[EXERCISE]: Among the records that follow, count the lines where "dans" appears, and state the count by itself.

[GIVEN RECORDS]:
--------------------

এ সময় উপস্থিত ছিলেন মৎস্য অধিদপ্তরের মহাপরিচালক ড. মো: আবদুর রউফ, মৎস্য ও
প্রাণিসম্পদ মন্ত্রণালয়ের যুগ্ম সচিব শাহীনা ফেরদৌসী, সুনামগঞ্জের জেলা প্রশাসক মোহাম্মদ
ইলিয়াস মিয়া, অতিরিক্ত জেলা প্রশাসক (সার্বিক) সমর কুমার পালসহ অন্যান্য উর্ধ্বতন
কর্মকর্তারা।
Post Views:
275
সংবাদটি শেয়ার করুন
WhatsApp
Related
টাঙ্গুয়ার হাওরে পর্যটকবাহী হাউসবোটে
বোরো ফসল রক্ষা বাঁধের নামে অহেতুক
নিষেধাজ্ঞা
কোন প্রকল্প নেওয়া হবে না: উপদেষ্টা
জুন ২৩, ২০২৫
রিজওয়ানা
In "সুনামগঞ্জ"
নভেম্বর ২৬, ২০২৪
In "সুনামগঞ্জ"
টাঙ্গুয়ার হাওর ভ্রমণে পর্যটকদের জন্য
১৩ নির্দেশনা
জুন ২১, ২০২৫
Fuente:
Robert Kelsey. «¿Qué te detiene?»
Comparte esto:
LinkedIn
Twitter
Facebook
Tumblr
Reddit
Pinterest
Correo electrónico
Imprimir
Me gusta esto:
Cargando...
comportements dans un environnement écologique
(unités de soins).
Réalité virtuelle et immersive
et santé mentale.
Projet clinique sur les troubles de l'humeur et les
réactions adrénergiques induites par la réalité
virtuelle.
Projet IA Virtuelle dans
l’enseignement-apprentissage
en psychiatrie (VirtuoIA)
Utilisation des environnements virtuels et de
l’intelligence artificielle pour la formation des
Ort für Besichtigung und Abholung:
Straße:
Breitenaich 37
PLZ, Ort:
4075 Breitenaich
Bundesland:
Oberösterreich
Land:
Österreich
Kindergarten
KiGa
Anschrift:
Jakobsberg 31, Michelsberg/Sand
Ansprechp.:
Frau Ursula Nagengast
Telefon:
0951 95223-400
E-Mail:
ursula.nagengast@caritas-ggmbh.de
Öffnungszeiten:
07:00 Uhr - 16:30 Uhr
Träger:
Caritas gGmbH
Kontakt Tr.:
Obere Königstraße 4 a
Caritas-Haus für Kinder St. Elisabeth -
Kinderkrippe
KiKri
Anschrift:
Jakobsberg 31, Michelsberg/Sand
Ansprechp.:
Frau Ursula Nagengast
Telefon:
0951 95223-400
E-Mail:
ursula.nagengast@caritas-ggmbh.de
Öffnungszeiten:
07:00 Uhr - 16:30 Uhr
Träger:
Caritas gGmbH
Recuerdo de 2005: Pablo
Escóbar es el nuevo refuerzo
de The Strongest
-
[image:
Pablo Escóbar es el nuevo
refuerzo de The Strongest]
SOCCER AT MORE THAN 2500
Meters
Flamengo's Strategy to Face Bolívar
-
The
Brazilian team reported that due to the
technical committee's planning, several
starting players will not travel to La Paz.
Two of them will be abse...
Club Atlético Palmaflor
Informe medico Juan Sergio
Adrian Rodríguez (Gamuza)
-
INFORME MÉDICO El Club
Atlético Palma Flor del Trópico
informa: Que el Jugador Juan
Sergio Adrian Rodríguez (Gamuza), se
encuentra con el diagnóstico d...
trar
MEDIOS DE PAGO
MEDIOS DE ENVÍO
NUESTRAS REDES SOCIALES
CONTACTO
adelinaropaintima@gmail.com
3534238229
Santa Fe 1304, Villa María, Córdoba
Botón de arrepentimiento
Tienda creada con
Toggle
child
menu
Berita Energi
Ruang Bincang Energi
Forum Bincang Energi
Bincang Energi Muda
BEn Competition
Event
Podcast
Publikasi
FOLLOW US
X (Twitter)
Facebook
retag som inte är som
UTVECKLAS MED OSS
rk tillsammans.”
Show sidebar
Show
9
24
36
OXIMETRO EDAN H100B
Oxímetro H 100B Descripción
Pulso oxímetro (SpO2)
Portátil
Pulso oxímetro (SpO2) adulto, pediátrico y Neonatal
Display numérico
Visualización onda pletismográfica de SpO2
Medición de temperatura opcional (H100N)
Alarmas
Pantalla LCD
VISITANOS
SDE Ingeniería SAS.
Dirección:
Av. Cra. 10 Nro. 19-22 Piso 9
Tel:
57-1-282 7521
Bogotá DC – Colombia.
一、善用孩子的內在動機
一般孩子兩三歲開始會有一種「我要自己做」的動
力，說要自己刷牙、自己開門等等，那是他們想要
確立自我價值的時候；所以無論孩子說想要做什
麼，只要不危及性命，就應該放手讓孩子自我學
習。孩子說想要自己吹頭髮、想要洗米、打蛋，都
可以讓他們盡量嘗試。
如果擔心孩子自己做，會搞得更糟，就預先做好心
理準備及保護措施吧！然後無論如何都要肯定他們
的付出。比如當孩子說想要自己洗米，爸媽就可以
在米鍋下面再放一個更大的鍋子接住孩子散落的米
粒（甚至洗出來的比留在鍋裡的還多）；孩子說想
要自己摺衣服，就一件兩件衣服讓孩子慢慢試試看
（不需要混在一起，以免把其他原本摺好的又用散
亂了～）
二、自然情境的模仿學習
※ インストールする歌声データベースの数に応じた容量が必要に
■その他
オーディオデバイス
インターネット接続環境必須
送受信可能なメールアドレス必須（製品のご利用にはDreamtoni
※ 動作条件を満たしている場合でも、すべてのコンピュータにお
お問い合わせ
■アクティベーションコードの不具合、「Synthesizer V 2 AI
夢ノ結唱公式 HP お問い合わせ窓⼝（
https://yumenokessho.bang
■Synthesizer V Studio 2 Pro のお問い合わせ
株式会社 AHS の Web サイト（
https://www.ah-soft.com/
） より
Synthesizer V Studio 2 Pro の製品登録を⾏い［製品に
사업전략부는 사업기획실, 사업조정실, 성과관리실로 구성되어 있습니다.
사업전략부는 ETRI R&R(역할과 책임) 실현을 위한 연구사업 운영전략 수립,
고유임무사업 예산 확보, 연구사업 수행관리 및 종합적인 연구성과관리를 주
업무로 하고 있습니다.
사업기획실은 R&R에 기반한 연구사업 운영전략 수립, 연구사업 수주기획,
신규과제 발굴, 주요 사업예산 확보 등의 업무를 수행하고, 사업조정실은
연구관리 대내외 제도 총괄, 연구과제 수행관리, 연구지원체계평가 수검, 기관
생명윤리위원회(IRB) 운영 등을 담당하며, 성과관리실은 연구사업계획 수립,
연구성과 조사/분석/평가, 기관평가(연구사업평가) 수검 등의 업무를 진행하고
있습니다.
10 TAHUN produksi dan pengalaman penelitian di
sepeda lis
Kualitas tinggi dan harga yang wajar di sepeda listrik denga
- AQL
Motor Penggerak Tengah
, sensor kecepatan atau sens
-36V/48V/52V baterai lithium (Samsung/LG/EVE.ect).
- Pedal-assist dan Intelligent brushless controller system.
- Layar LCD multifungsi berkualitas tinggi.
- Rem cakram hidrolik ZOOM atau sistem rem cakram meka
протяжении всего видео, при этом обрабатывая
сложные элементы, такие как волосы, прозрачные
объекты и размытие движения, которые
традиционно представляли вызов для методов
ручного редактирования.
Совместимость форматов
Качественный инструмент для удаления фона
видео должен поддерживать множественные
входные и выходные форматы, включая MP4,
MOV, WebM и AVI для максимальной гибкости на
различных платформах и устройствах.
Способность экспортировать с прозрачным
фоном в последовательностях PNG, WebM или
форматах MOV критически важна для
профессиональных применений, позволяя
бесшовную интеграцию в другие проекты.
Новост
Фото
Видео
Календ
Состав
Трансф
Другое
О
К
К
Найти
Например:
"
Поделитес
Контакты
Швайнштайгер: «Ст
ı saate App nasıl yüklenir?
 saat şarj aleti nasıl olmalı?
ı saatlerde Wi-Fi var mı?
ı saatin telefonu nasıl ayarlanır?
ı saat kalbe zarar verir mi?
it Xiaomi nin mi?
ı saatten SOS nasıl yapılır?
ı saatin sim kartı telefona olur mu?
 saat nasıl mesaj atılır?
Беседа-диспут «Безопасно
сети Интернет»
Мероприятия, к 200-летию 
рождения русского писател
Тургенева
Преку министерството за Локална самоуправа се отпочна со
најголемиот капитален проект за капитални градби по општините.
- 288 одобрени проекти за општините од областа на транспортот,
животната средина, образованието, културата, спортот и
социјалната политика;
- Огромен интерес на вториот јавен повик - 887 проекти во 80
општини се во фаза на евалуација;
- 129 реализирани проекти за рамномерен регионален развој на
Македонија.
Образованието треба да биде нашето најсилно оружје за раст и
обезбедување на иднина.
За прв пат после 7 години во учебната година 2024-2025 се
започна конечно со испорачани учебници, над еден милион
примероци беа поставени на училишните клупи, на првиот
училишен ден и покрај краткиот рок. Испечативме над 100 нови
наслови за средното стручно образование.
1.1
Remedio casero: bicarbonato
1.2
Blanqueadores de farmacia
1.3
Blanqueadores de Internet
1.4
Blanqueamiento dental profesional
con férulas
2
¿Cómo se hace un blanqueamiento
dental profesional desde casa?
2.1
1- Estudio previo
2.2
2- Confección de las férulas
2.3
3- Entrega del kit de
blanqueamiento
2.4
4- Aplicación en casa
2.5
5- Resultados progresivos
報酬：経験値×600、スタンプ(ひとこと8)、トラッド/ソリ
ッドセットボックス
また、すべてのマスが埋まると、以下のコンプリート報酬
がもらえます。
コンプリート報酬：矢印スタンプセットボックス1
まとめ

--------------------

[EXERCISE RESPONSE]: 2